Следующий вопрос: из чего складывается или откуда рождается ощущение авторитетности «слова» героя, то есть значимость его позиции? Критерием весомости, или ценностности позиции, могут быть степень приобщения ее к общезначимым, сверхличным идеям и потребностям, уровень наполнения ее субстанциональным содержанием. Понятие субстанциональности предложил Гегель, оно встречается у Белинского, Добролюбова, Чернышевского. Используя это понятие, современный исследователь Л.И. Матюшенко разъясняет, что оно подразумевает сверхличные ценности, в качестве которых, по ее мнению, выступают «и родина…и судьбы цивилизации, и наука, и искусство. Это общее иногда живет в сознании героев и в форме религиозного идеала. Это, наконец, историческая смена поколений». [47]47
  Матюшенко А.И. Осоотношении жанров повести и романа в творчестве И.С. Тургенева // Проблемы теории и истории литературы. М., 1971. С. 320.


[Закрыть]

Напоминая некоторые примеры, можно сказать, что субстанциональное начало в мировоззрении Инсарова очевидно: оно определяется его пониманием необходимости борьбы за национальное освобождение своей страны. Гиперболизация целеустремленности героя, сосредоточенности на одной идее, готовности полубольным ехать на родину, отсутствие широкого круга других интересов – все это естественно и закономерно для болгарина тех лет, когда готовилась и отчасти уже шла борьба за освобождение Болгарии от многовекового турецкого ига. Таким образом, внутренний мир героя как бы не богат, но он заполнен идеей и заботами о ее осуществлении – все это придает высокий нравственный ореол его поступкам.

Федор Лаврецкий, расстающийся с идеей личного счастья и готовый посвятить себя служению России, имеет в виду отдать свои силы общему благу, как он его понимает. И писатель заставляет нас поверить в нравственные возможности и стремления героя, в высокую степень его ответственности.

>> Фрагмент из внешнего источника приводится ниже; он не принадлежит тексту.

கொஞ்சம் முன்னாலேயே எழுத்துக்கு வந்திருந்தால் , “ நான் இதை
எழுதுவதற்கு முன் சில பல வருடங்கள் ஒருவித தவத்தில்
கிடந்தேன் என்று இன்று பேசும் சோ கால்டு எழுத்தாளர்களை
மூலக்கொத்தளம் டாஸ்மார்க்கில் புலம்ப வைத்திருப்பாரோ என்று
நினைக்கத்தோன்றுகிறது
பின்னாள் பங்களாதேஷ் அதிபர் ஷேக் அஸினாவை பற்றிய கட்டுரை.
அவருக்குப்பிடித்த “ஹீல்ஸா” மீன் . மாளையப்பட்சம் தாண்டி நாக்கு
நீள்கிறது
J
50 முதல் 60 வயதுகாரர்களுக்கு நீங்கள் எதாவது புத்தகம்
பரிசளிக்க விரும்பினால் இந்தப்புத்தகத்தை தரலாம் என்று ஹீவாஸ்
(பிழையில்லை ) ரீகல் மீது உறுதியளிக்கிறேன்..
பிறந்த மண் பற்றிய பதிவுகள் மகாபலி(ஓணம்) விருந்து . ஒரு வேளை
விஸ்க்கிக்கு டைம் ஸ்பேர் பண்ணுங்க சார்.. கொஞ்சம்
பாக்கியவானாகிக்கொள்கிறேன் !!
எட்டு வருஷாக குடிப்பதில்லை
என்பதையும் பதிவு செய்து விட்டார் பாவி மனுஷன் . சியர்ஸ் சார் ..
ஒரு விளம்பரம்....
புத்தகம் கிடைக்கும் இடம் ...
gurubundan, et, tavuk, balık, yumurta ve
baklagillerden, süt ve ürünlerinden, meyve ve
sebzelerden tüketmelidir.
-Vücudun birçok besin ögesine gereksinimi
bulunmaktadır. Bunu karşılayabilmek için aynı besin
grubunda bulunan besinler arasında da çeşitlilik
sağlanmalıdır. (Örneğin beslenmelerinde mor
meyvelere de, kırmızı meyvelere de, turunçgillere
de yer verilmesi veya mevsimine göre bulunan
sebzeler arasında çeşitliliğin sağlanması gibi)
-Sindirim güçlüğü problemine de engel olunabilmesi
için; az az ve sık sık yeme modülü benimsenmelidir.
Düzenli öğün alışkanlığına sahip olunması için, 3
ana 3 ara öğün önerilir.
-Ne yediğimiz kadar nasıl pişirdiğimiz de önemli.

Наиболее сложна картина внутреннего мира Базарова. Воспроизводить все противоречия в сознании и поведении Базарова, о которых обычно пишут, вряд ли целесообразно. Но нельзя не отметить, что самое значительное в облике Базарова – это его преданность науке, умение и потребность заниматься делом в любых условиях, готовность помочь людям, когда они нуждаются в его помощи. Разделяемая героем «идея человеческого ничтожества» и вытекающая отсюда мысль о краткости, мгновенности, мимолетности человеческого бытия, подверженности его «власти всемогущей стихии», о чем убедительно писал А.И. Батюто, позволяет извлечь из нее нравственный смысл. Эта мысль подводит Базарова, как и других героев Тургенева, к идее долга, самоотречения, самопожертвования, которая таит в себе надличностный смысл.

В 70-е годы XIX века в творчестве Тургенева несколько меняется трактовка личности, появляется стремление показать иную, более сложную ее структуру. В героях романа «Дым» (Ирина и Литвинов), повести «Вешние воды» (Санин) мы наблюдаем метания, почти необъяснимые поступки, вроде бы не контролируемые нравственными ориентирами. Этим подчеркивается хаотичность, спонтанность, неуправляемость психики героев. Но писатель не оставляет героев в таком состоянии, он «выпрямляет» их поведение, заставляет вернуться к самим себе, к своим исконным понятиям о жизни, что нагляднее всего проявляется в развязках, и это также характерно для монологизма. Все сказанное убеждает лишний раз в том, что присутствие монологизма не умаляет достоинств романного жанра, а свидетельствует о его исконных качествах, порождаемых типом содержания, т. е. романной ситуацией, в самых разных вариациях. Вместе с тем указанные, как и многие другие особенности романов Тургенева позволяют видеть в нем большого художника-романиста, интересного не только русским, но и зарубежным читателям, чему есть множество свидетельств.